从 TPCH 测试学习性能优化技巧之 Q18

一、     查询要求

Q18语句查询获得比指定供货量大的供货商信息。可用于决定在订单量大,任务紧急时,验证是否有充足的供货商。

Q18语句的特点是:带有分组、排序、聚集、IN子查询操作并存的三表连接操作。查询语句没有从语法上限制返回多少条元组,但是TPC-H标准规定,查询结果只返回前100行(通常依赖于应用程序实现)。

 

二、     Oracle执行

Oracle编写的查询SQL语句如下:

select * from (

         select  /*+ parallel(n) */

                   c_name,c_custkey,o_orderkey,o_orderdate,o_totalprice,

                   sum(l_quantity)

         from

                   customer,orders,lineitem

         where

                   o_orderkey in (

                            select

                                     l_orderkey

                            from

                                     lineitem

                            group by

                                      l_orderkey

having

                                     sum(l_quantity) > 314

                   )

                   and c_custkey = o_custkey

                   and o_orderkey = l_orderkey

         group by

                   c_name,

                   c_custkey,

                   o_orderkey,

                   o_orderdate,

                   o_totalprice

         order by

                   o_totalprice desc,

                   o_orderdate

) where rownum<=100;

其中/*+ parallel(n) */ Oracle的并行查询语法,n是并行数。

脚本执行时间,单位:秒

并行数

1

2

4

8

12

Oracle

1248

739

533

412

344

 

三、     SPL优化

分析这个查询,如果我们将下面的子查询

              select l_orderkey,sum(l_quantity) lq

              from lineitem

              group by l_orderkey

命名为视图lo,则原查询的主体等价于:

         select  /*+ parallel(n) */

                   c_name,c_custkey,o_orderkey,o_orderdate,o_totalprice,

                   sum(lq)

         from

                   customer,orders,lo

         where

                   c_custkey = o_custkey

                   and o_orderkey = l_orderkey

                   and lq>314

         group by

                   c_name,

                   c_custkey,

                   o_orderkey,

                   o_orderdate,

                   o_totalprice

这是一个有外键关联的表orders与其同维表lo的连接运算,而我们知道lineitemorders的子表,也是按l_orderkey排序的,用lineitem计算出来的lo仍然可以保证按l_orderkey有序,这样可以与orders做高速归并连接。

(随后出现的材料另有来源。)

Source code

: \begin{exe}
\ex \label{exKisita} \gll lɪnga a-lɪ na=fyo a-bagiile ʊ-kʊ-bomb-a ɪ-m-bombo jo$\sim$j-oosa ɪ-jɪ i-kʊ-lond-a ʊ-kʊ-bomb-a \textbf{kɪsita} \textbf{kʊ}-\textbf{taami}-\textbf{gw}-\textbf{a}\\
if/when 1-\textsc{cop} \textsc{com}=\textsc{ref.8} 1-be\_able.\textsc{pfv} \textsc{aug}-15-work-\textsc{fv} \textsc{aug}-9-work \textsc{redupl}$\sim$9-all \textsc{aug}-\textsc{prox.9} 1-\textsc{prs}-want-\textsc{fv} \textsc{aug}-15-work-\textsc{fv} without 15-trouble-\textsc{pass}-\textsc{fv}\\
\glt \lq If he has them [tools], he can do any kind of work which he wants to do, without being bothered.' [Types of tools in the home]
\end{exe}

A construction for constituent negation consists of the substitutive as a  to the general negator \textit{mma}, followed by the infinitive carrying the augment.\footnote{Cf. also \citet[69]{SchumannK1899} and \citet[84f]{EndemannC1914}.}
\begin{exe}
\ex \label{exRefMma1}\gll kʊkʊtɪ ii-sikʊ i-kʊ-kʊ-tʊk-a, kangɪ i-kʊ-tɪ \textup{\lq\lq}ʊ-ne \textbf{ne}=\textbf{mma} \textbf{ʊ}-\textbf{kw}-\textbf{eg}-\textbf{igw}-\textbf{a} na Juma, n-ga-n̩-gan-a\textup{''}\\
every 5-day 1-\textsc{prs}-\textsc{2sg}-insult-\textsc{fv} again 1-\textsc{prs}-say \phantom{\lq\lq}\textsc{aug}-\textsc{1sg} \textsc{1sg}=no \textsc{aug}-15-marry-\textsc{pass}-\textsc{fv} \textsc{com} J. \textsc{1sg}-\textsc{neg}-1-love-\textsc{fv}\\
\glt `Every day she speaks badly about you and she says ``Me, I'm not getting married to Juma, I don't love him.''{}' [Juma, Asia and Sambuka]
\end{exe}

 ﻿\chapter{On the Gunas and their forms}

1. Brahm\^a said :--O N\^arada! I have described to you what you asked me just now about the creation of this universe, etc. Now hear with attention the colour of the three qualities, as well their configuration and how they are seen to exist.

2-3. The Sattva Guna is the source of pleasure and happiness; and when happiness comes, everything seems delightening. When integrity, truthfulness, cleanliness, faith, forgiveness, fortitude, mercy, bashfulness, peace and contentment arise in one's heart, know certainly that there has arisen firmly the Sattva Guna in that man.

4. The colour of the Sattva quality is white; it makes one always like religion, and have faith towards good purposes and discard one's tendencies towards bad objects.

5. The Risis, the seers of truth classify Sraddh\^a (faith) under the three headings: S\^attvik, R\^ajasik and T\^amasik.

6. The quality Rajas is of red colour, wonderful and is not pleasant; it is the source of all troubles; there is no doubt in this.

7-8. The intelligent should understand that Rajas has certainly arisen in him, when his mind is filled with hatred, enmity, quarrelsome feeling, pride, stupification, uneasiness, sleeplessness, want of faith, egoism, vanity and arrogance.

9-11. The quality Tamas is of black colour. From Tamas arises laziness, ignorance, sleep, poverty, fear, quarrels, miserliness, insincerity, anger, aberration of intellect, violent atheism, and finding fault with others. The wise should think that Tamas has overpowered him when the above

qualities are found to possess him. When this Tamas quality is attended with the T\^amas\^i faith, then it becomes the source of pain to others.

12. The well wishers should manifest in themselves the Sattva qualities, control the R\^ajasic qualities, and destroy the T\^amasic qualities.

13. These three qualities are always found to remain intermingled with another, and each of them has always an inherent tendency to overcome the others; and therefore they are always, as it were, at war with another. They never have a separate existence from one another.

customer作为外键表在结果集上与orders关联即可,前面运算可以不参与。

 

SPL脚本如下:


A

1

=1

2

=now()

3

>quantity=314

4

=file(path+"lineitem.ctx").create().cursor@m(L_ORDERKEY,L_QUANTITY;;A1)

5

=A4.group(L_ORDERKEY;sum(L_QUANTITY):quantities).select(quantities>quantity).fetch()

6

=file(path+"orders.ctx").create()

7

=A5.joinx@q(L_ORDERKEY,A6:O_ORDERKEY,O_CUSTKEY,O_TOTALPRICE,O_ORDERDATE)

8

=A7.groups@u(;top(100,[-O_TOTALPRICE,O_ORDERDATE],~):v).v

9

=A8.id(O_CUSTKEY)

10

=file(path+"customer.ctx").create().cursor@m(C_CUSTKEY,C_NAME;A9.contain(C_CUSTKEY);A1)

11

=A10.fetch()

12

=A8.switch(O_CUSTKEY,A11:C_CUSTKEY)

13

=A12.new(O_CUSTKEY.C_NAME:c_name,O_CUSTKEY.C_CUSTKEY:c_cuskey,L_ORDERKEY:o_orderkey,O_ORDERDATE,O_TOTALPRICE,quantities)

14

=now()

15

=interval@s(A2,A14)

 

脚本执行时间,单位:秒

并行数

1

2

4

8

12

Oracle

1248

739

533

412

344

SPL组表

152

76

38

21

16